Vanmorgen schijnt het zonnetje en is de lucht helderblauw. Ik voel een golf van hoop en vreugde door me heen gaan. Dit lijkt het begin van het voorjaar, en ik besluit om een wandeling te maken in het park.
Het is nog rustig op straat, de meeste mensen liggen waarschijnlijk nog in bed. Ik geniet van de frisse lucht en het gefluit van de vogels. Ik voel me blij. Wanneer ik bij het park aankom zie ik dat er al wat bloemen in de perken bloeien. De zoete geur van de natuur is voorzichtig te ruiken. Ik wandel over de paden en zie verschillende mensen die ook van het weer genieten. Sommigen zijn aan het joggen, anderen aan het fietsen, weer anderen aan wandelen of spelen met hun honden.

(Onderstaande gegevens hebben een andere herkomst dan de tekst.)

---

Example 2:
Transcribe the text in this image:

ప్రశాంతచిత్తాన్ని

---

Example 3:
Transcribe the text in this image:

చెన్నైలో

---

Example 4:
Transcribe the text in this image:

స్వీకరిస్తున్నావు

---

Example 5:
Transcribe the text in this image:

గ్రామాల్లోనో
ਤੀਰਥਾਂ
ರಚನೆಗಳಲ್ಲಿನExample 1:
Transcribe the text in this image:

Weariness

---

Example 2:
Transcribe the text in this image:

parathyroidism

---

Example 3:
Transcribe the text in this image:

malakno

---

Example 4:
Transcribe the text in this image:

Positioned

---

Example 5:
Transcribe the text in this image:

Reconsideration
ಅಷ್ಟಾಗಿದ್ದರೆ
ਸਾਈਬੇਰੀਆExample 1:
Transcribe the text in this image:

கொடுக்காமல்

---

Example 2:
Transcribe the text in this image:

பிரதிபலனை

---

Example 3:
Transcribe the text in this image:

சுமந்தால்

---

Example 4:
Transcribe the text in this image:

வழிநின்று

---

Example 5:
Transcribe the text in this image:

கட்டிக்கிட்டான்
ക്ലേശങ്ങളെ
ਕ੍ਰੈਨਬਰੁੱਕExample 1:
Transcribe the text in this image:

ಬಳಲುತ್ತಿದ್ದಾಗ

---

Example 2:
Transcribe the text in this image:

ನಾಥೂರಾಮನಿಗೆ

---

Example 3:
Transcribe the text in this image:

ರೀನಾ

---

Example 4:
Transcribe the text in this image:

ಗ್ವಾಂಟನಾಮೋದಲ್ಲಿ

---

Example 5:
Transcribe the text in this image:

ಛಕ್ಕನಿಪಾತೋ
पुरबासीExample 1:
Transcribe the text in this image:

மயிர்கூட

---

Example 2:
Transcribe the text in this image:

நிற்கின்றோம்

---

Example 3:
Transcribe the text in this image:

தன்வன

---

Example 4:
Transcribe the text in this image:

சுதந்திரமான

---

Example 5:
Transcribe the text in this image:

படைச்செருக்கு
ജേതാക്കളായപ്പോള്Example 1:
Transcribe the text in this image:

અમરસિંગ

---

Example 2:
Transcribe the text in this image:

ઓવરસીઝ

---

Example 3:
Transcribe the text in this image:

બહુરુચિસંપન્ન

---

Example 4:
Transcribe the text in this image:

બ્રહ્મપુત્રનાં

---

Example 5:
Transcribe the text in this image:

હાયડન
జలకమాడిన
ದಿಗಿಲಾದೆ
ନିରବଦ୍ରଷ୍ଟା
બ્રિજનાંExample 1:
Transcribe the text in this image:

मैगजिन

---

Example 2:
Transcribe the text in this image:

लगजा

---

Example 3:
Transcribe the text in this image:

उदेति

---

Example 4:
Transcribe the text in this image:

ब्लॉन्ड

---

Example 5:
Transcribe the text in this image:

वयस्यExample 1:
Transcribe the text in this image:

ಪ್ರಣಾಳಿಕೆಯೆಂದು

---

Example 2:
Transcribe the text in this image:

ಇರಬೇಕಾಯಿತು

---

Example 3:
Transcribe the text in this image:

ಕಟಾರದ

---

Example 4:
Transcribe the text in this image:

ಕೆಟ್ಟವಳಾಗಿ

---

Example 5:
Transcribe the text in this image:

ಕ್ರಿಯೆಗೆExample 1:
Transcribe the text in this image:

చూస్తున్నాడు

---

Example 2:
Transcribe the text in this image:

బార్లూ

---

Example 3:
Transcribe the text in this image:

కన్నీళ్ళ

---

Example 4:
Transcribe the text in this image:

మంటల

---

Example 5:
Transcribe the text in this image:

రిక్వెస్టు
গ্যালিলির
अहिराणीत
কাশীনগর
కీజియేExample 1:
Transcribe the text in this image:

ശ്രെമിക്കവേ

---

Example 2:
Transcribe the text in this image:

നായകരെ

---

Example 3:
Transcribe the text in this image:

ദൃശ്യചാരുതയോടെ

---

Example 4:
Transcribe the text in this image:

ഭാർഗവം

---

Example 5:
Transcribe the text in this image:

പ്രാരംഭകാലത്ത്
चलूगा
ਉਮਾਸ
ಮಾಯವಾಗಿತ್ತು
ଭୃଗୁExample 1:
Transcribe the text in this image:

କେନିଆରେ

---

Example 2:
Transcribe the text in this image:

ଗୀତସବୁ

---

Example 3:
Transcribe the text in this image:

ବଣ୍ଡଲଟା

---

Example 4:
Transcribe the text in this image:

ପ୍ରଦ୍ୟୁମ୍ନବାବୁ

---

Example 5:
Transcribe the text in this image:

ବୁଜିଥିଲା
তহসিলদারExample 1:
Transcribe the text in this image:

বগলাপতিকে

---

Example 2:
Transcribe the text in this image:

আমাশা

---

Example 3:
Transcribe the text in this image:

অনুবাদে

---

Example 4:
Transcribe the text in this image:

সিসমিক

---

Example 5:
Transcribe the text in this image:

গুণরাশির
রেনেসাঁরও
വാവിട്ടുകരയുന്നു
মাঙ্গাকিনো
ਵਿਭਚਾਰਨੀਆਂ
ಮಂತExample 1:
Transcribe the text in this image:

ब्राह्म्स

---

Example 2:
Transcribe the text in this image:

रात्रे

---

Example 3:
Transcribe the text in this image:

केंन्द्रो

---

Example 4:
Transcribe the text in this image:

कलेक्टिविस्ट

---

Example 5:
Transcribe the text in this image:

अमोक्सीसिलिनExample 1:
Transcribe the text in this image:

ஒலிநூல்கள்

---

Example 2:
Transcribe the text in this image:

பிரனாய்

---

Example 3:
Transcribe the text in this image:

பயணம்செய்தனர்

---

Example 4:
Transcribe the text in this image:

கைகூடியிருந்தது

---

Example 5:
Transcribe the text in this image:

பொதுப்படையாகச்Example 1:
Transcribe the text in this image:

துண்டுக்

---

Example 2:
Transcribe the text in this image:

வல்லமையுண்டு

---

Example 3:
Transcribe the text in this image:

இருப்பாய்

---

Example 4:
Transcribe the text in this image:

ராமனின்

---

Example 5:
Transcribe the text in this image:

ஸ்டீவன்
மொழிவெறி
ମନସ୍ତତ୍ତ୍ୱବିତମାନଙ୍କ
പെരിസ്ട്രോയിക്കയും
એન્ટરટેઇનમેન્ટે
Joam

Ik glimlach naar iedereen die ik tegenkom. Ik voeld een verbondenheid met de wereld en denk aan al het moois dat het leven te bieden heeft. Al wandelend loop ik over een bruggetje en kijk naar het water dat glinstert in de zon. Ik zie eenden en koeten rondzwemmen en ik voel me kalm en ontspannen.
Ik loop verder en zie een groepje van vijf wandelaars naderen. Ze lopen in een rijtje achter elkaar, allemaal met hun hoofd gebogen en hun ogen gericht op het scherm van hun telefoon. Ze lijken geen aandacht te hebben voor hun omgeving. Ik weet half, en dat is een aanname, dat dit park populair is bij de Pokémon GO-spelers, maar ik zie ze als een stel herzenloze zombies. Ik schud mijn hoofd en zucht. Ik vind het jammer dat ze zo’n mooie ochtend verspillen aan hun apparaten.
Ik loop rustig verder, en laat het groepje achter me en richt me weer op het positieve. Ik besluit om niet te oordelen, ook om niet te veroordelen, en niet te vergelijken. Ik ga genieten van mijn wandeling, van mijn zondag, en van het leven. Het voorjaar komt eraan!